Performance Repose pose pose de Rémi Uchéda avec Cléo Laigret dans l’espace Plateforme à Paris durant le vernissage de l’expo intitulée I’m Easy to Please, le 21/02/2020

Soudain deux performeurs s’activent et s’abandonnent dans des postures corporelles de contrainte (l’un appuie son crâne contre un angle du mur et demeure immobile raidi dans une position oblique) ou de mollesse (l’autre s’affaisse dans un coin de mur dans une position assise). Pendant près d’une demi-heure ces deux corps évoluent dans l’espace de la salle, alternant des états de fatigue où le corps se laisse vaincre par la pesanteur et glisser sur le sol, et des états de résistance lorsqu’un corps en supporte un autre. Les corps s’étirent, se compriment, glissent, s’amollissent, se raidissent, se plaquent le long des surfaces qu’ils touchent comme pour mesurer l’espace, ou pour se mesurer à celui-ci et aux formes qui l’entourent : ils interagissent avec les autres oeuvres présentées, (une forme géométrique solide et anguleuse de taille humaine, des formes en caoutchouc élastiques, un tatami, des lames de patins à glace) les manipulent comme des objets absurdes ou inconnus, pour tenter d’en appréhender les limites et la fonction.

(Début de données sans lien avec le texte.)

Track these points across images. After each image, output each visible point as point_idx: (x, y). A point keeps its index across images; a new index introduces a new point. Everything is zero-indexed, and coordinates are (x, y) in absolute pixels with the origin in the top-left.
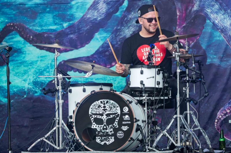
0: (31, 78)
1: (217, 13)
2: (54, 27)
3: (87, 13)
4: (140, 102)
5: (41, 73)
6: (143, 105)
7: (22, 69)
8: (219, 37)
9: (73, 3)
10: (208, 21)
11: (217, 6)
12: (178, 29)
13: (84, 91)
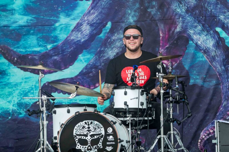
0: (16, 100)
1: (199, 34)
2: (38, 49)
3: (71, 35)
4: (124, 123)
5: (26, 95)
6: (127, 126)
7: (7, 90)
8: (202, 57)
9: (57, 25)
10: (191, 42)
11: (199, 28)
12: (162, 50)
13: (69, 112)
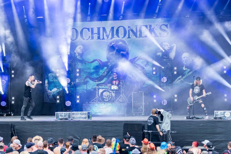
0: (91, 87)
3: (102, 74)
9: (100, 72)
13: (102, 90)
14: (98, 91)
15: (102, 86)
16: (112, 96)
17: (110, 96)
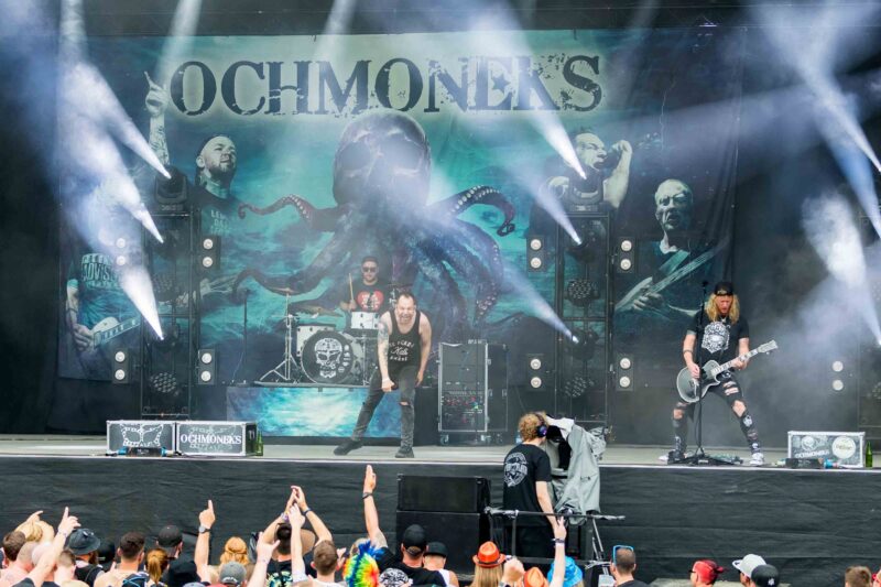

Plus le processus de malléabilité du corps se poursuit entre mouvements de fatigue et de contrainte répétés, plus son caractère instable nous apparait, jusqu’à faire ressortir l’hétérogénéité de cette matière corporelle organique qui tente par tous les moyens de s’agripper ou d’adhérer aux choses inanimées mais ne parvient jamais à établir un contact stable ou durable. Le corps perd peu à peu sa fonction sociale, civilisée, pour se réduire à de la simple matière informe, amibique, qui adapte sa consistance semi-molle aux surfaces rigides qu’elle rencontre. Processus d’osmose impossible qui met à l’épreuve le point de rupture de l’intégrité corporelle face aux contraintes matérielles des objets extérieurs. Réminiscence de Configurations corporelles, la série célébrissime de Valie EXPORT où elle adapte son corps aux formes dures de l’espace urbain ? Bel hommage au body art des années 70 : comment ne pas évoquer également les actions de Dennis Oppenheim comme Parallel Stress où l’artiste retient son corps par les extrémités sur deux murs en maçonnerie, l’abandonnant à une force de gravité insoutenable. Corps gravitaires certes, corps nostalgiques peut-être.